:: WHAT THE EXERCISE ASKS ::
Extract the part of the article on dyslexic thinking in meetings that runs from "The reliable fix" to "when I speak?", copying it word for word.

You’re Not Scattered in Meetings. Your Brain Sees Too Many Connections at Once.
Last updated:
You had the idea. A good one. Then you opened your mouth in the meeting and it came out sideways, looping back on itself, three thoughts braided into one, and you watched the person across the table tilt their head and lose the thread. So the next time an idea arrived, you let it go and said nothing. If you have spent years deciding this means you are disorganized or not quick enough, here is something worth sitting with: the wiring that tangles your words is the same wiring that handed you the idea nobody else in the room had.
TL;DR
Dyslexic thinkers often see many connections to a topic at once, a pattern researchers Brock and Fernette Eide call interconnected reasoning, so landing on one linear point is harder than it looks.
Ordering thoughts out loud runs on working memory, a notepad of roughly four chunks (Nelson Cowan); in dyslexia the verbal load and the central executive run tighter, so the order drops on the way out.
Going quiet in a meeting is usually working-memory overload, not a shortage of ideas.
The reliable fix is to externalize: sketch the messy thoughts on paper, order them there, then speak from the sketch, which is cognitive load theory (John Sweller) in action.
One point at a time, and speech-to-text, both lower the load when turning a mental picture into words.
FROM THE VIDEO
Key moments from The Dyslexic Adults Podcast with host Natalie Brooks:
Big-picture thinking as a view from a plane window, seeing every connection at once. Watch at 01:42
The coaching client who saw the perfect connection in a meeting and chose to stay silent. Watch at 02:54
The fix in action: sketch your thoughts out first, then order your point. Watch at 05:34
Common questions
Why do my thoughts come out jumbled when I speak?
Often it is working-memory overload. Seeing many connections at once and trying to order them live overflows the brain’s short-term notepad, so the sequence drops on the way out. Moving the ordering onto paper before you speak takes the load off.
Is big-picture thinking a real dyslexic strength or a nice story?
It is documented. Researchers Brock and Fernette Eide describe interconnected reasoning, the ability to see how ideas link, as a recurring pattern in dyslexic thinkers. It is a strength earned alongside the struggle, not a replacement for it.
Does a dyslexia diagnosis tell me how to fix this?
A diagnosis names where you are; it rarely hands you a daily plan. A screener or report is a starting point, not the whole answer. For formal accommodations at work or school, or if a vision, hearing, or medical cause is suspected, a professional evaluation is the route.
What is the single most useful thing to try first?
Externalize before you speak. Take ten seconds to sketch the messy cloud of thoughts in a margin, order them on paper, then talk from the sketch rather than from memory. One point at a time keeps the notepad from overflowing.
Picture looking down from a plane. Fields, towns, roads, tiny cars threading between them, all in view at once. That wide frame is close to how a dyslexic mind holds a topic. Where someone else lands on one tidy point, you light up five connected ones at the same moment. Researchers Brock and Fernette Eide, who spent years studying dyslexic thinkers, gave this pattern a name: interconnected reasoning, the knack for seeing how ideas, events, and examples link together that sits at the core of their Dyslexic Advantage work. It is a genuine strength, and it is worth being honest about where it comes from. The dyslexia coach Natalie Brooks puts it plainly: she will not hand you the word superpower. Strengths like this one are forged through years of the struggle, not handed over in place of it. The wide view is real. So is the weight of holding it. Brooks opens the episode with a confession a lot of adults will recognize: she read a twenty-page diagnostic report cover to cover and came away knowing the label without learning much about herself. A report tells you a name. It rarely tells you what your own mind is actually doing in the moment it tangles.

:: PROVIDED DATA ::

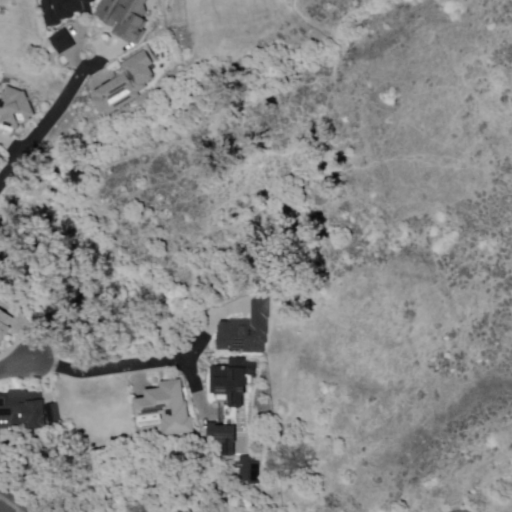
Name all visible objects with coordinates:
building: (64, 10)
building: (66, 10)
building: (125, 17)
road: (305, 18)
road: (330, 36)
building: (60, 42)
building: (62, 42)
building: (124, 84)
building: (125, 86)
building: (15, 106)
road: (222, 118)
road: (46, 127)
road: (75, 156)
road: (33, 176)
park: (303, 228)
building: (4, 324)
building: (244, 331)
building: (247, 331)
road: (18, 366)
road: (137, 368)
building: (233, 380)
road: (197, 390)
building: (163, 408)
building: (167, 409)
building: (22, 410)
building: (54, 413)
building: (224, 436)
building: (220, 438)
building: (251, 470)
building: (247, 472)
road: (16, 499)
road: (9, 504)
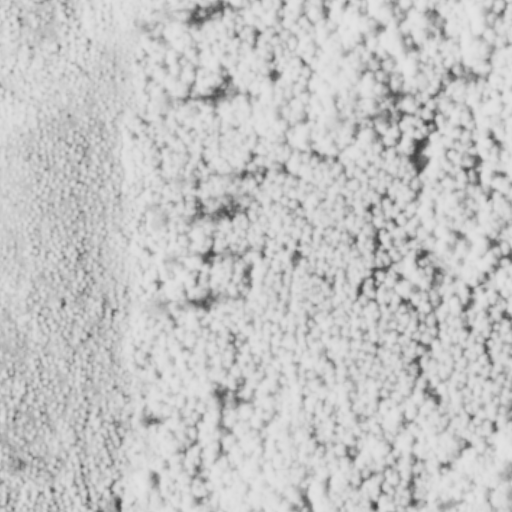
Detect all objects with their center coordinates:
road: (421, 426)
road: (13, 508)
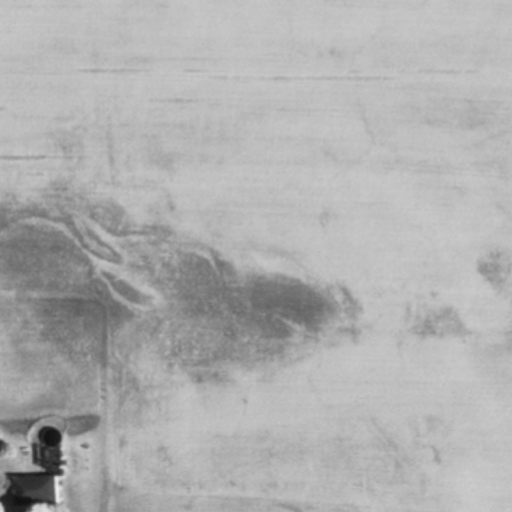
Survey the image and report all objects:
building: (52, 456)
building: (37, 490)
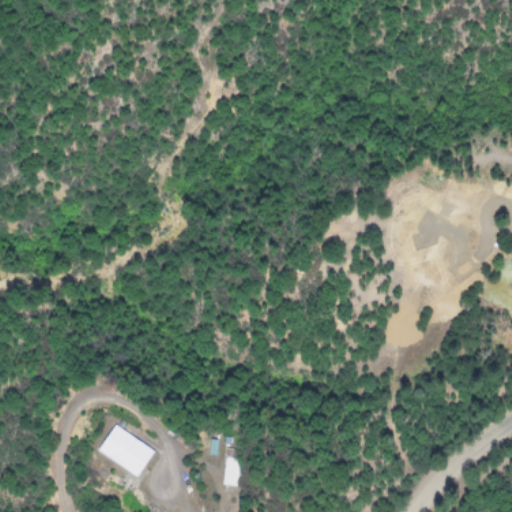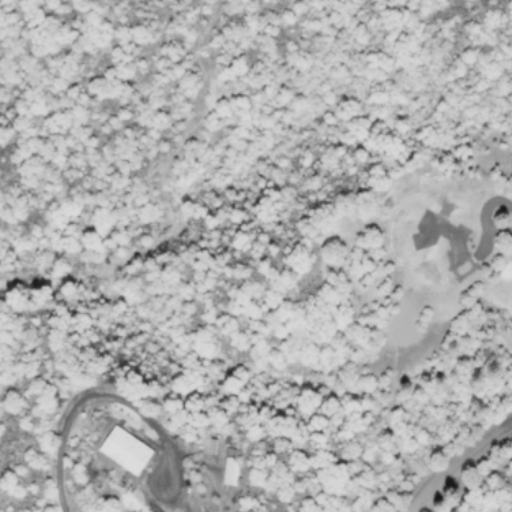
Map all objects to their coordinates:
road: (76, 400)
building: (117, 449)
road: (459, 461)
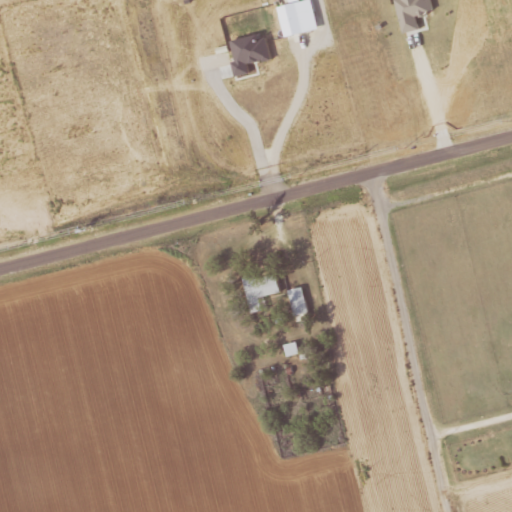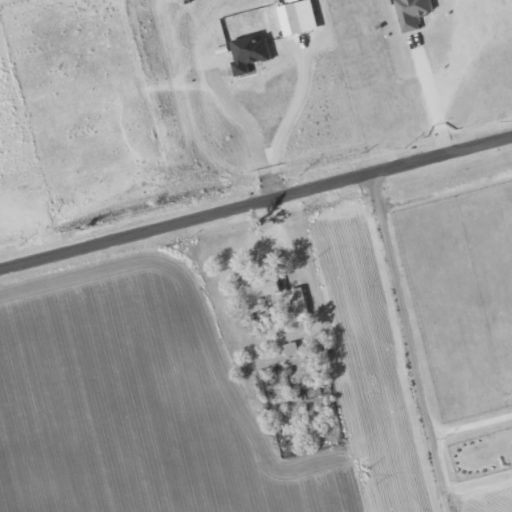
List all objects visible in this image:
road: (445, 191)
road: (256, 200)
building: (266, 290)
building: (303, 302)
road: (408, 341)
building: (295, 347)
road: (471, 426)
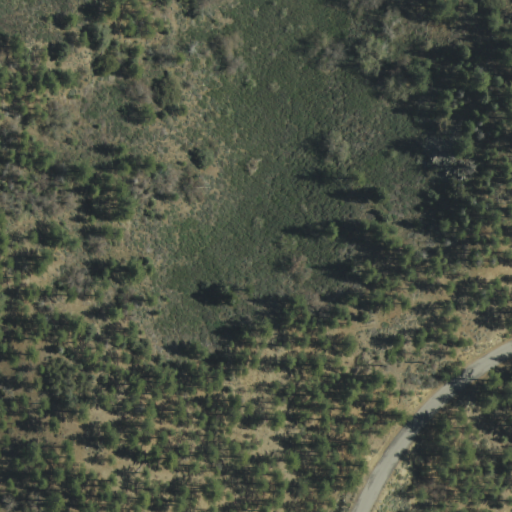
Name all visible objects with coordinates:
road: (423, 418)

:: RESPONSE TO THE TASK ::
The reliable fix is to externalize: sketch the messy thoughts on paper, order them there, then speak from the sketch, which is cognitive load theory (John Sweller) in action.
One point at a time, and speech-to-text, both lower the load when turning a mental picture into words.
FROM THE VIDEO
Key moments from The Dyslexic Adults Podcast with host Natalie Brooks:
Big-picture thinking as a view from a plane window, seeing every connection at once. Watch at 01:42
The coaching client who saw the perfect connection in a meeting and chose to stay silent. Watch at 02:54
The fix in action: sketch your thoughts out first, then order your point. Watch at 05:34
Common questions
Why do my thoughts come out jumbled when I speak?